America’s refining and petrochemical community employs and supports over three million people, hiring individuals from all education levels to fill a wide range of positions (such as welders, electricians, chemists, and engineers). The industry is experiencing a strong need for new technically-skilled employees as a result of the increased domestic production of shale oil and natural gas. Demand for skilled workers will only grow in the coming decade as a generation of workers retires.

On May 17, the House Committee on Education & the Workforce unanimously approved the “Strengthening Career and Technical Education Act for the 21st Century Act” (H.R. 2353). Prior to the markup, AFPM voiced its support for reauthorization of the Perkins Act—alongside 36 other trade associations and individual companies—in a letter the Jobs and Careers Coalition sent to Capitol Hill last week.

H.R. 2353 would reauthorize and improve the Carl D. Perkins Career and Technical Education Act of 2006. To align career education with in-demand jobs, the Act facilitates deeper collaboration between educational institutions, businesses, and industry. Importantly, the bill streamlines secondary and postsecondary performance measures used to evaluate CTE programs in order to ensure that taxpayer dollars are being used appropriately to improve said programs and that students are prepared to either continue their education or enter the workforce. H.R. 2353 will also enable CTE programs to meet the needs of states, regions, and local labor markets. It is anticipated that the House will vote on this measure in June.

The Senate Committee on Health, Education, Labor, and Pensions has yet to introduce their Perkins reauthorization legislation, as policy development is still ongoing. It is likely the upper chamber will begin to move their bill forward later this summer.

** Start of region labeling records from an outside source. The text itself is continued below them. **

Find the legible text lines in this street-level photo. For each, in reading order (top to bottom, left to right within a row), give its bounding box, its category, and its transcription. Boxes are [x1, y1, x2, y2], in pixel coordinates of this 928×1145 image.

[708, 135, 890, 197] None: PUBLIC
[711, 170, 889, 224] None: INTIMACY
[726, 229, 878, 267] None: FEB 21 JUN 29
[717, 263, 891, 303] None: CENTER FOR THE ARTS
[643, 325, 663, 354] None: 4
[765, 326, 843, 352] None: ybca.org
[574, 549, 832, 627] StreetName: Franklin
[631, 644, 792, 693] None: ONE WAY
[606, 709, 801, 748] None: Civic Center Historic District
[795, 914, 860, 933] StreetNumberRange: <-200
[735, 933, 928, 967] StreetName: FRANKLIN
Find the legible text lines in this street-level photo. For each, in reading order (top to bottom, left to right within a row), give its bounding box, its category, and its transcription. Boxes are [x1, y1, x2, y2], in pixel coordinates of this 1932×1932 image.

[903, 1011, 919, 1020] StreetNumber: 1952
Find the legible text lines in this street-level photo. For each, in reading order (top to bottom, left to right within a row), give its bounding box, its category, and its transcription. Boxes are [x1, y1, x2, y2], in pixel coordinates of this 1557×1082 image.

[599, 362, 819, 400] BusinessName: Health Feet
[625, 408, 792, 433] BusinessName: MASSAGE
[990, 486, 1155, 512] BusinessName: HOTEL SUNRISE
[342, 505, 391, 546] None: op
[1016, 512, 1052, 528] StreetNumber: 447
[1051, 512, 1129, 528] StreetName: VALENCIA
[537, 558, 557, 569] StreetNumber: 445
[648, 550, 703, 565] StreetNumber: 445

Reauthorization of the Perkins Act will not only help ensure that our nation’s students are equipped with the skills needed to enter the workforce, but will specifically foster career growth in the refining and petrochemical sectors. Workforce development is an issue that impacts all companies in our industries, either directly or indirectly. We must continue to shine the spotlight on improving CTE and take immediate action to strengthen workforce development programs for today, tomorrow, and the future.